Photo above: Naval Air Station at Pearl Harbor, Hawaii after attack on December 7, 1941. Photo courtesy Library of Congress. Right: The battleships USS West Virginia and USS Tennesse after the Japanese attack on Pearl Harbor. Photo courtesy NARA.
A day like no other in the anals of American history, when an attack by a foreign power on the soil of the United States awoke the sleeping giant in the United States and signalled our entry into World War II. December 7, 1941. A day that would live in infamy, as Franklin Delano Roosevelt would say in his address to the nation after the Japanese bombing of the 6th Fleet of the United States Navy in the Hawaiian harbor.
- Then and Now
- Things You Should Not Miss
The war had raged in Europe and Asia for over two years prior to the surprise attack. There had been much debate about what our role in this conflict should or should not have been. But there was no doubt once the Japanese zeros flew over the territory of Hawaii that day, sinking the fleet into the harbor. Above, the USS Arizona, now memorialized, as it lists, on fire, toward the water. 1,177 men lie beneath the memorial inside the battleship.

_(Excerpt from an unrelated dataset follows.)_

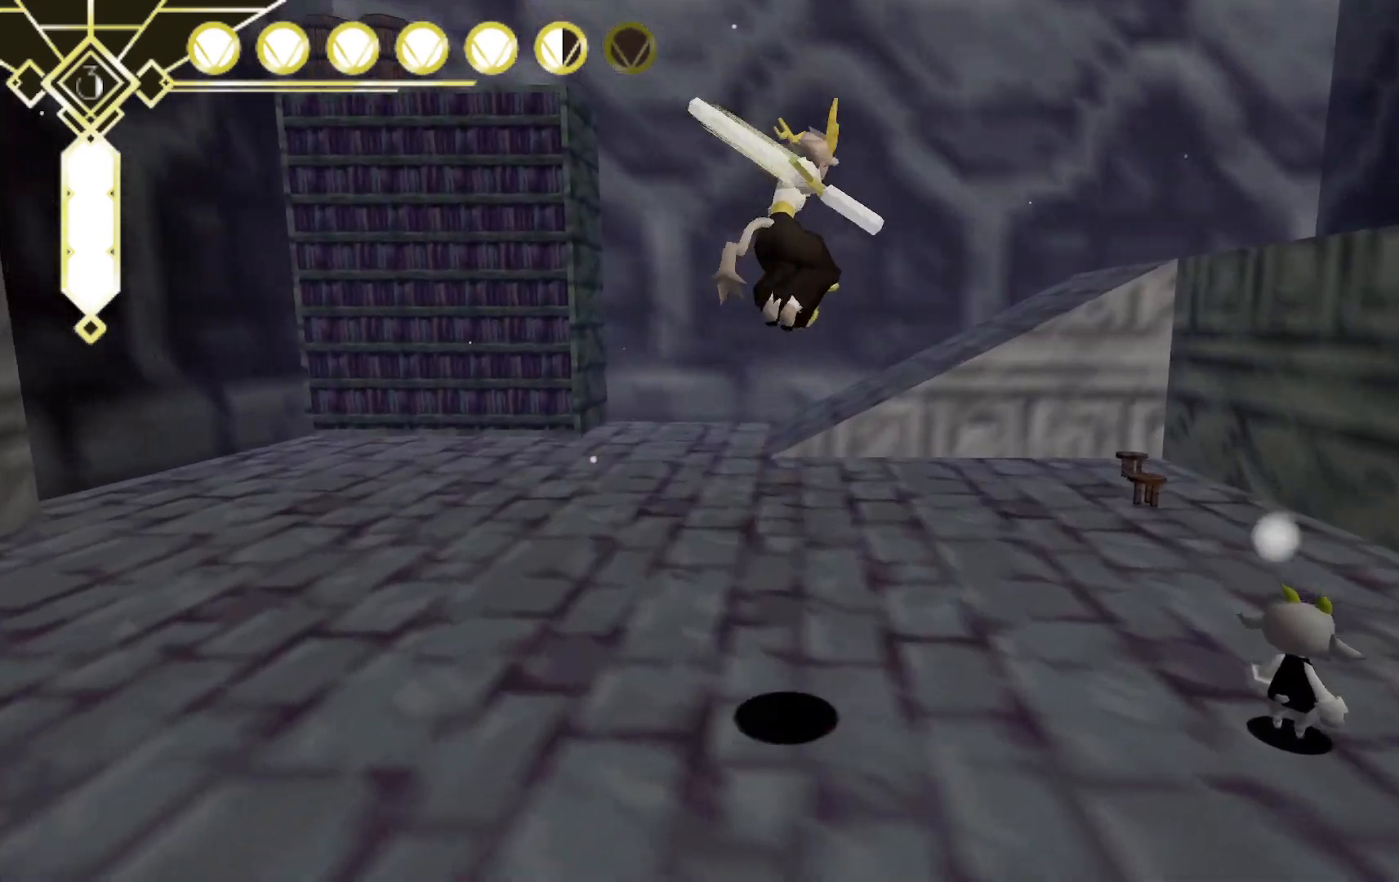
{"buttons": [], "left_stick": "up-right", "right_stick": "center", "events": [[67, "right_stick", "right"], [417, "right_stick", "center"]]}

Pearl Harbor is located five miles west of Honolulu and has been one of the best naval anchorages in the world since the U.S. navy deepened the channel in 1900. In December of 1941, it was home to the Pacific Fleet, which included seven battleships among its seventy-four naval vessels. When the three hundred and sixty warplanes of the Japanese nation roared into the harbor at 7:55 a.m. from the flotilla of thirty-three warships two hundred miles north, the United States fleet and force were surprised. By the end of the attack two hours later, three thousand, five hundred and eighty-one people were dead, eighteen ships sunk, and one hundred and seventy-four planes destroyed. The Pacific Fleet was in shambles, and the United States, with a declaration of war one day later, now involved in the struggle against the Axis Powers, eventually on two fronts. By the end of World War II, over 405,000 soldiers of the United States of America were dead, of the nearly 15 million from all nations and 670,000 U.S. soldiers were wounded.
Pearl Harbor Then
Naval Air Station - Although less publicized than the attack on the ships in the harbor itself, the devastation on the Ford Island Naval Station was also very severe, although pilots were able to scramble aircraft to pursue the Japanese planes during the attack despite the heavy damage. The U.S. Navy and Army lost a total of 169 planes during the attack with an additional 159 damaged. The Japanese lost 9 fighter planes and 20 bombers. Pearl Harbor U.S. Naval Fleet - Tension between Japan and the United States had been on the rise from 1940 and the majority of the U.S. Pacific Fleet had been brought back to Pearl Harbor and placed in small groups in case of a sabotage attack. There were about 185 ships in the harbor when the attack began. The attack lasted approximately two hours. After the USS Arizona had been hit, it took only nine minutes to sink. 337 service members on the Arizona survived the attack. For more information about the attack, check out the website of pearlharbor.org.
Pearl Harbor Now
Pearl Harbor Today- The memorial to the USS Arizona is one of the most poignant national historic sites in the nation. It is now known as part of the World War II Valor in the Pacific National Monument. The memorial of the Arizona signifies the valore and honor of the men and women who died in the attack on the U.S. fleet. Additional memorials to other ships, as well as museums on other facets of the attack and World War II, are sited in the Pearl Harbor area and on Ford Island. If you wish to visit all of the museums, tours, and exhibits, it can take up to six hours. Other memorials are still in the works, too, including one to the men of the USS Oklahoma.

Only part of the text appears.